Notice that the main "my_project" folder contains everything: all the data files as well as a software-specific project file like an .mxd (ArcMap) or .aprx (ArcGIS Pro) file. This helps to make sure that your project is not dependent on some other files that might exist elsewhere on your computer. Keep in mind is that your GIS project file doesn't include the data, but rather points out to where the data file is located. If you rename or move a data file in relation to the project file, that link will be broken and you'll have to spend time fixing it. So it's worth doing a little organization up front as you download datasets, before you even start to look at the data.

Also notice that there are no spaces or punctuation in the folder or file names (except for underscores and the period before the file extension). ArcMap especially has trouble with any characters other than letters, numbers, and underscores -- sometimes things will work for a while, but then suddenly give you an error when you try to run a processing tool (and the error won't actually say that the problem is the filename!)

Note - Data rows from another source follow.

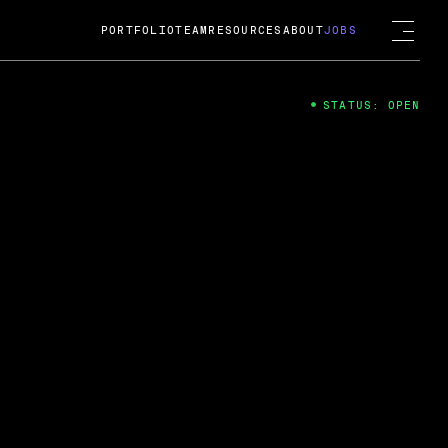
PORTFOLIO
TEAM
RESOURCES
ABOUT
JOBS
STATUS: OPEN
4
ng Guard; A
ts acquisition by Cox
USD.
 2024
 Fireside Chat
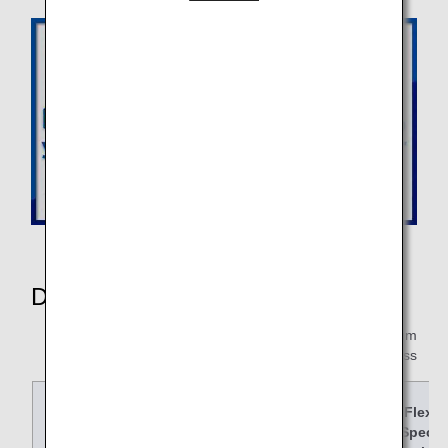
Details of Changes
* F:First Class,C:Business Class,PY:Premium
Economy,Y:Economy Class
Fare Name
Super
Speci
Flex
Value
al
Speci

Sometimes data comes in larger datasets that you need. For example, you might download a dataset of all gas wells in the United States, but just need those in New York. When saving a subset to a new file, it's a good idea to add some information to the filename, such as "counties_ny.shp". Similarly, if you need to reproject a file to a UTM coordinate system, you might add "_UTM" to the filename to distinguish it from the original. You may want to keep the original versions around just in case you need to create a new or different derivatives.

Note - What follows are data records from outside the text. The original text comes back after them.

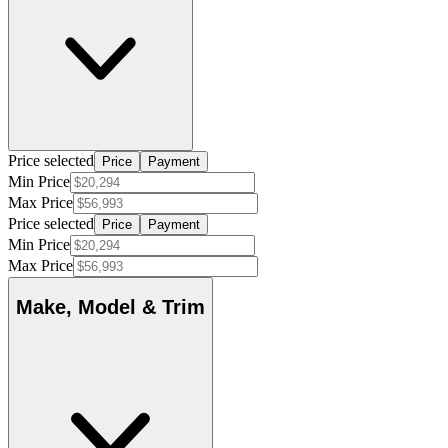
Price selected
Price
Payment
Min Price
Max Price
Price selected
Price
Payment
Min Price
Max Price
Make, Model & Trim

Finally, notice the "README" file. This is a great place to keep notes about the datasets and where they came from. If possible, include the URL to the specific webpage from where you downloaded the data. If you make a derivative file, make a note about the original dataset. If you examine a dataset, and then decide not to use it, make a note about your reason ("only includes active wells", "missing data for my region", or whatever). It's even helpful to keep notes about places you searched for data, but didn't find what you were looking for, so that you don't waste time searching the same sites over and over. When you are finishing your project, it will be important to cite the data sources you used (see the "Citing data sources" tab), so recording this information up front will save a lot of time later. Many citation styles include the date accessed, so be sure to keep a note of that as well.